A partir du moment ou l’Opep a perdu le contrôle de l’offre, les évolutions des cours du baril dépendent de la demande. Et les perspectives sont plutôt moroses. Le risque d’un conflit commercial majeur entre Washington et Pékin existe toujours et les signes d’un ralentissement de la croissance économique chinoise se multiplient. Les importations de pétrole chinoises, 9,5 millions de barils par jour, sont étroitement liées à la vigueur de l’activité économique. Un seul des cinq grand pays consommateurs de pétrole, l’Inde, importe plus depuis le début de l’année qu’en 2018. L’Inde est d’ailleurs le troisième importateur de brut au monde devant le Japon maintenant. Et parmi les quatre autres, les Etats-Unis sont absents du marché international car ils sont redevenus autosuffisants.

L’année 2020 ne s’annonce pas non plus très favorable aux producteurs de pétrole. Le mois dernier, le Fonds monétaire international a révisé à la baisse à 6% sa prévision de croissance de la Chine, la plus faible depuis 1990. Le risque que les Etats-Unis entrent en récession l’an prochain n’est pas négligeable, la production faiblit et les incertitudes commerciales sont importantes. En Allemagne, le chômage remonte un peu et la production industrielle est peu dynamique. Il en est de même au Japon. «Toutes les données sont alignées pour que le marché pétrolier soit encore plus baissier en 2020», écrit Forbes. «Le triomphalisme de l’Opep … ne va pas changer cela».

Le cartel contrôle moins d’un tiers de la production mondiale

Si la demande reste faible et les prix poussés à la baisse notamment par l’Iran qui cherche à contourner les sanctions américaines en offrant des rabais, les quotas de l’Opep+ n’iront pas bien loin. L’Arabie Saoudite qui a déjà réduit sa production de 600 000 barils par jour en plus de l’effort commun de l’Opep+ devra encore en faire plus. Mais Riyad peut-il se permettre de voir encore baisser ses revenus? La même question se pose pour tous les producteurs et notamment la Russie. Le pétrole et le gaz comptent pour plus de 60% des exportations russes et 50% des ressources de l’Etat. La diversification de l’économie promise par Poutine quand il est arrivé au pouvoir il y a 20 ans n’a jamais eu lieu. La malédiction de la rente pétrolière…

En tout cas, la solidité de la nouvelle alliance Opep+ va être soumise à rude épreuve dans les prochains mois. Et les engagements pourraient ne pas être respectés. Cela ne serait pas une première pour la Russie qui ne s’est pas toujours conformée aux baisses de production imparties. Seulement 36% en février de ce qu’elle devait faire et 77% en avril.

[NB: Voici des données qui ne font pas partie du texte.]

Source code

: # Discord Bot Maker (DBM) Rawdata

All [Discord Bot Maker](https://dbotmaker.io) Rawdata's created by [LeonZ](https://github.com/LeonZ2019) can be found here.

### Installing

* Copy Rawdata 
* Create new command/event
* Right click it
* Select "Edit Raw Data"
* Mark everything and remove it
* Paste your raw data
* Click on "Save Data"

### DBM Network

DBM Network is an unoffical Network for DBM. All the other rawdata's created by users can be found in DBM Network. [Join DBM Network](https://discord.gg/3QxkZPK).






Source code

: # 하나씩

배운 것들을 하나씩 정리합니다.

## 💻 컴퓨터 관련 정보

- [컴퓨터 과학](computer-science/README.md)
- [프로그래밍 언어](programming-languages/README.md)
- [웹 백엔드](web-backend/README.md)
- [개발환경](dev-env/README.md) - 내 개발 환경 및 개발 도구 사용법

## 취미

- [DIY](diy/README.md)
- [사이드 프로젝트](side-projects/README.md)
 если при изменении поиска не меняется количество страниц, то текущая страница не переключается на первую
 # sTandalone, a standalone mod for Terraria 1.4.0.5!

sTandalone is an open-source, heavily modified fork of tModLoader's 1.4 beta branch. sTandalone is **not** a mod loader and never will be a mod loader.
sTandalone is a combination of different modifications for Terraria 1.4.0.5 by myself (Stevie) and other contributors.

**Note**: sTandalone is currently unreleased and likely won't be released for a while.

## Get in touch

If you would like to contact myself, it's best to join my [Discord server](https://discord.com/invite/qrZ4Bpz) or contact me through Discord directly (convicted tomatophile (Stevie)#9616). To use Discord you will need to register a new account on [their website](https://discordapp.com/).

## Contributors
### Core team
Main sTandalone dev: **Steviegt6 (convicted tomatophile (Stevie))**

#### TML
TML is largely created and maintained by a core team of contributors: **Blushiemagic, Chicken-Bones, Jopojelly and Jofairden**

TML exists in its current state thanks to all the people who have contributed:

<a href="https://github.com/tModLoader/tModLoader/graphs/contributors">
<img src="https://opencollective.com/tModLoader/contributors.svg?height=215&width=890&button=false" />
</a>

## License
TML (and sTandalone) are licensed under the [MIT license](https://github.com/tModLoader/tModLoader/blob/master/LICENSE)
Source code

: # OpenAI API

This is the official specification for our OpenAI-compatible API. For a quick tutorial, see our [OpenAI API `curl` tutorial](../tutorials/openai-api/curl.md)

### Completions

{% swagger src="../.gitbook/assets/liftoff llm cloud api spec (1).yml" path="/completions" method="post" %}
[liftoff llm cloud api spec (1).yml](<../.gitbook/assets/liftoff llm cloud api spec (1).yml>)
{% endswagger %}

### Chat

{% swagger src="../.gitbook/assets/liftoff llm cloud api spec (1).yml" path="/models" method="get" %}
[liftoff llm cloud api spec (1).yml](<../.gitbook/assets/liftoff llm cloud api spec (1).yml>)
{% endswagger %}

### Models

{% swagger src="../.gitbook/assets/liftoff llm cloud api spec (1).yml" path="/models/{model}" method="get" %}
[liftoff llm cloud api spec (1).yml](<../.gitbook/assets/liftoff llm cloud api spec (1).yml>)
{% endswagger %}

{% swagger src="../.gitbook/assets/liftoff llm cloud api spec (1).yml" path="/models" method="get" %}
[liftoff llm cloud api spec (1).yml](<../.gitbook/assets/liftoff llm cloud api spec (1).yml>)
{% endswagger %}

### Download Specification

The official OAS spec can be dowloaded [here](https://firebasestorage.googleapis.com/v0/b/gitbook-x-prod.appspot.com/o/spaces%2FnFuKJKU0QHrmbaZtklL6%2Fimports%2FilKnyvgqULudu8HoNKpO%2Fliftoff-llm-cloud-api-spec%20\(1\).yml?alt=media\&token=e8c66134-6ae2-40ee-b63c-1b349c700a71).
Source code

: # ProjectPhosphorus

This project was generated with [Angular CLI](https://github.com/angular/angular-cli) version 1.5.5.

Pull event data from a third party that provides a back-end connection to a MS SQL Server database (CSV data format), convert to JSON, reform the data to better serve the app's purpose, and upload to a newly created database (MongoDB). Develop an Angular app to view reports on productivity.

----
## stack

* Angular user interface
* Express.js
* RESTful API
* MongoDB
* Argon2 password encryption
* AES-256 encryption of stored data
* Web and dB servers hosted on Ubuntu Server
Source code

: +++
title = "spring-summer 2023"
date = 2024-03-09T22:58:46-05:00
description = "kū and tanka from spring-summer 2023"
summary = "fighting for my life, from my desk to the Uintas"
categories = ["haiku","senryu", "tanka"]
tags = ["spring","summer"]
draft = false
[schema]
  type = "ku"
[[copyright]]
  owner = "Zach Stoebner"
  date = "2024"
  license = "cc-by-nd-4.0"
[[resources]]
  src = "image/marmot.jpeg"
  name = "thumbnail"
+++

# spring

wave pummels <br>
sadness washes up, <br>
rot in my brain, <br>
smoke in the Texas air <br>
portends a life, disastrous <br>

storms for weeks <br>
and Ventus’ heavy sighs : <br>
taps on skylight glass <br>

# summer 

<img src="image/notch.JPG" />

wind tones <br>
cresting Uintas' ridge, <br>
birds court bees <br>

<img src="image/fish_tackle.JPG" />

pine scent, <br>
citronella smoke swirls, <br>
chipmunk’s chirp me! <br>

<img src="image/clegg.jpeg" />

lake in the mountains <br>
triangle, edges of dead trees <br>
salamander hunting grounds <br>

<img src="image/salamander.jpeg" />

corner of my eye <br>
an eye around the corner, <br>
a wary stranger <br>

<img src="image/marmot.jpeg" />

Comme l’écrit le Financial Times, les jours glorieux de l’Opep appartiennent au passé. Le cartel contrôle aujourd’hui moins d’un tiers du marché mondial pour la première fois en près de trente ans. Même après un recul des cours de 110 dollars le baril au début de l’année 2014 à un peu plus de 60 dollars aujourd’hui, la tendance reste orientée à la baisse. Sauf en cas de guerre ou de révolution au Moyen-Orient qui réduirait sensiblement la production, cette situation ne devrait pas changer avant un moment.

Certains imaginent même un effondrement de l’organisation… ou le souhaite. «L’Opep peut mourir» a reconnu Bijan Zanganeh, le ministre du pétrole iranien à Vienne la semaine dernière. «L’organisation a perdu son autorité et est proche d’un effondrement».